What the exercise asks
Retype every line of the following data without changing a single character.

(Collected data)
┌──

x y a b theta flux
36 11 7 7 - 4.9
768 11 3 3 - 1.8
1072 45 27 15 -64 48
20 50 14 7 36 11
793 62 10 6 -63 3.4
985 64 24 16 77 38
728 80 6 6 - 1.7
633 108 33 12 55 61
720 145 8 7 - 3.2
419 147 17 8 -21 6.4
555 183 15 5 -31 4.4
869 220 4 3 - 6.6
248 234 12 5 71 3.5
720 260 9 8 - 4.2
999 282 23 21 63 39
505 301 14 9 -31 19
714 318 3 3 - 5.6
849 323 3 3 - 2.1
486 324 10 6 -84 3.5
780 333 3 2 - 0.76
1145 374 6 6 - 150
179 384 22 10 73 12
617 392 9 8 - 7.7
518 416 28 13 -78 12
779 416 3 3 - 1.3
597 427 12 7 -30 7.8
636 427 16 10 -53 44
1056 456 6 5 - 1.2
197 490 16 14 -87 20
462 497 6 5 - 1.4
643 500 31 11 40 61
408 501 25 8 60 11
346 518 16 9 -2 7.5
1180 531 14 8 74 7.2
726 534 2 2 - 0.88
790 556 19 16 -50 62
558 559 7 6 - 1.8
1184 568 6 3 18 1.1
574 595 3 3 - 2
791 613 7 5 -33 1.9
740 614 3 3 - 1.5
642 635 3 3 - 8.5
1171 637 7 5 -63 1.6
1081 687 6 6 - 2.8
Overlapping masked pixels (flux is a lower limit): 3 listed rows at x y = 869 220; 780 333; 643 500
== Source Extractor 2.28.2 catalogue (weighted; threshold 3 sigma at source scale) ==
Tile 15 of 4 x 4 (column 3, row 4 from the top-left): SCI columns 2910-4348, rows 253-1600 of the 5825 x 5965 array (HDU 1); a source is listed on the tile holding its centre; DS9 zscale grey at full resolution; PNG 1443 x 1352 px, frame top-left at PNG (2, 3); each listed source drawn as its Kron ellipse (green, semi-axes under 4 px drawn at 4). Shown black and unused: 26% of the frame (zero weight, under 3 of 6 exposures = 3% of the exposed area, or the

└──

Expected answer
x y a b theta flux
36 11 7 7 - 4.9
768 11 3 3 - 1.8
1072 45 27 15 -64 48
20 50 14 7 36 11
793 62 10 6 -63 3.4
985 64 24 16 77 38
728 80 6 6 - 1.7
633 108 33 12 55 61
720 145 8 7 - 3.2
419 147 17 8 -21 6.4
555 183 15 5 -31 4.4
869 220 4 3 - 6.6
248 234 12 5 71 3.5
720 260 9 8 - 4.2
999 282 23 21 63 39
505 301 14 9 -31 19
714 318 3 3 - 5.6
849 323 3 3 - 2.1
486 324 10 6 -84 3.5
780 333 3 2 - 0.76
1145 374 6 6 - 150
179 384 22 10 73 12
617 392 9 8 - 7.7
518 416 28 13 -78 12
779 416 3 3 - 1.3
597 427 12 7 -30 7.8
636 427 16 10 -53 44
1056 456 6 5 - 1.2
197 490 16 14 -87 20
462 497 6 5 - 1.4
643 500 31 11 40 61
408 501 25 8 60 11
346 518 16 9 -2 7.5
1180 531 14 8 74 7.2
726 534 2 2 - 0.88
790 556 19 16 -50 62
558 559 7 6 - 1.8
1184 568 6 3 18 1.1
574 595 3 3 - 2
791 613 7 5 -33 1.9
740 614 3 3 - 1.5
642 635 3 3 - 8.5
1171 637 7 5 -63 1.6
1081 687 6 6 - 2.8
Overlapping masked pixels (flux is a lower limit): 3 listed rows at x y = 869 220; 780 333; 643 500
== Source Extractor 2.28.2 catalogue (weighted; threshold 3 sigma at source scale) ==
Tile 15 of 4 x 4 (column 3, row 4 from the top-left): SCI columns 2910-4348, rows 253-1600 of the 5825 x 5965 array (HDU 1); a source is listed on the tile holding its centre; DS9 zscale grey at full resolution; PNG 1443 x 1352 px, frame top-left at PNG (2, 3); each listed source drawn as its Kron ellipse (green, semi-axes under 4 px drawn at 4). Shown black and unused: 26% of the frame (zero weight, under 3 of 6 exposures = 3% of the exposed area, or the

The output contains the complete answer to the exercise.